When President Trump was elected, President, it was based on promises to “drain the swamp.” While there is heated debate existing over the matter as to whether or not the President has begun such process, or whether he used the famous campaign rhetoric to get elected, hardly any of us can argue that the issue is real. The “swamp,” as it is termed, is also a place where dirty politicians are paid off by pharmaceutical companies, allowing pharma to buy votes and laws.
As is the case with New York state senator, Kemp Hannon. Hannon took over $400,000 from pharmaceutical companies. He also has pushed for a meningitis vaccine law that would make the vaccine mandatory for 7th to 12 graders.
Via New York Daily News:
Sen. Kemp Hannon (R-Nassau County) in 2014 invested in 14 companies that would fall under his committee’s purview.
By comparison, Assembly Health Committee Chairman Richard Gottfried (D-Manhattan) did not report owning any stock in health-related companies.

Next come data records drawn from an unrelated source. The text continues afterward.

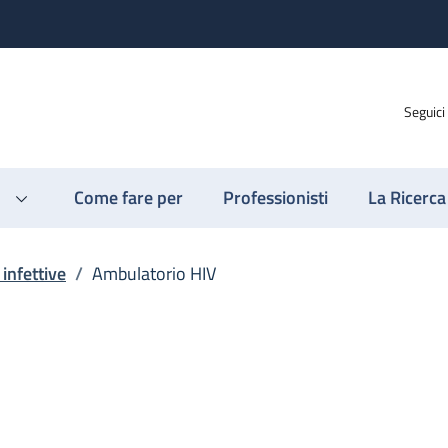
Seguici
Come fare per
Professionisti
La Ricerca
 infettive
/
Ambulatorio HIV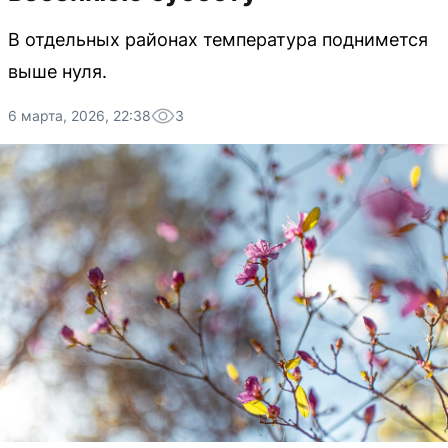
В отдельных районах температура поднимется
выше нуля.
6 марта, 2026, 22:38
3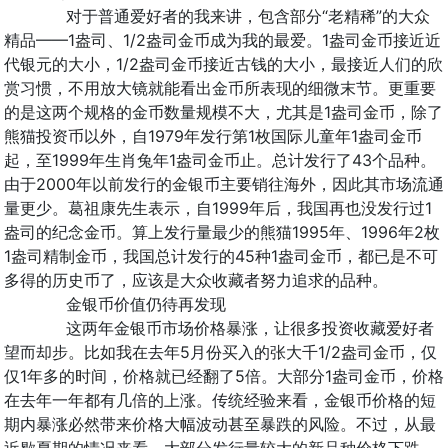
对于普通爱好者的我来讲，包含部分“老精稀”的大众
精品——1盎司、1/2盎司金币成为我的最爱。1盎司金币接近近
代银元的大小，1/2盎司金币接近古钱的大小，最接近人们的欣
赏习惯，不用放大镜就能看出金币所表现的细微末节。更重要
的是这两个规格的金币数量规模不大，尤其是1盎司金币，除了
熊猫投资币以外，自1979年发行第1枚国际儿童年1盎司金币
起，至1999年生肖兔年1盎司金币止。总计发行了43个品种。
由于2000年以前发行的金银币主要销往海外，因此其市场流通
量更少。葛祖康先生表示，自1999年后，我国再也没发行过1
盎司的纪念金币。算上发行量最少的熊猫1995年、1996年2枚
1盎司精制金币，我国总计发行的45种1盎司金币，都已是不可
多得的历史币了，应该是大众收藏者努力追求的品种。
金银币价值仍待再发现
这两年金银币市场价格暴涨，让很多投资收藏爱好者
望而却步。比如我在去年5月份买入的张大千1/2盎司金币，仅
仅1年多的时间，价格就已经翻了5倍。大部分1盎司金币，价格
在去年一年都有几倍的上涨。传统经验来看，金银币价格的短
期内暴涨必然带来价格大幅波动甚至暴跌的风险。不过，从最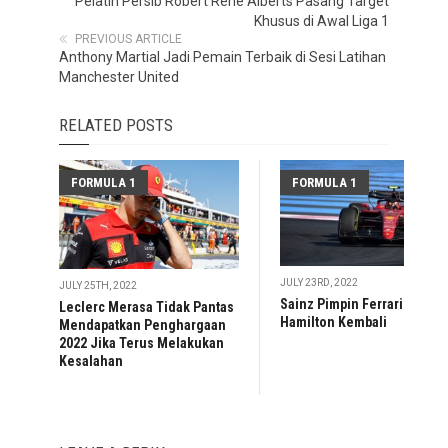
Pelatih Persib Robert Rene Alberts Pasang Target
Khusus di Awal Liga 1
PREVIOUS ARTICLE
Anthony Martial Jadi Pemain Terbaik di Sesi Latihan
Manchester United
RELATED POSTS
FORMULA 1
FORMULA 1
JULY 23RD, 2022
JULY 25TH, 2022
Sainz Pimpin Ferrari 1-2 saa
Leclerc Merasa Tidak Pantas
Hamilton Kembali
Mendapatkan Penghargaan
2022 Jika Terus Melakukan
Kesalahan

In addition to his investments, Hannon over the past four years also received more than $420,000 from pharmaceutical and other medical interests, records show.
Hannon’s office had no comment. On the part of his 2014 state financial disclosure form dealing with investments, he wrote that sales and purchases were ‘at sole discretion of the broker.’
His “broker,” he claims, absorbed the financial bliss. This is, of course, a layer of plausible deniability for Hannon. If only this were Hannon’s only potential impropriety, he might somewhat have a case. But it isn’t. There’s more via the same source.
Sen. Kemp Hannon (R-Nassau County) sponsored a $30,000 state grant in 2007-08 to Winthrop University Hospital on Long Island, according to state records posted online. The money was to help the hospital continue with outreach programs, according to the records.
In 2008-09, Hannon sponsored another $35,000 grant to the hospital that was for “community health,” records show.
Two other grants, totaling $20,000, went to an organization that was working with Winthrop pediatric residents.
In addition to being a senator since 1989, Hannon since the mid 1980s has been a “special counsel” with the Long Island-based Farrell Fritz PC .
The firm has represented Winthrop University Hospital in cases dating back to 1993, and had cases at the time Hannon secured the two grants.
In addition, the firm’s managing partner, Charles Strain, has served as the unpaid chairman the hospital’s board of directors. [sic]
Kickbacks are essentially guiding legislation that drives pharmaceutical companies’ revenue.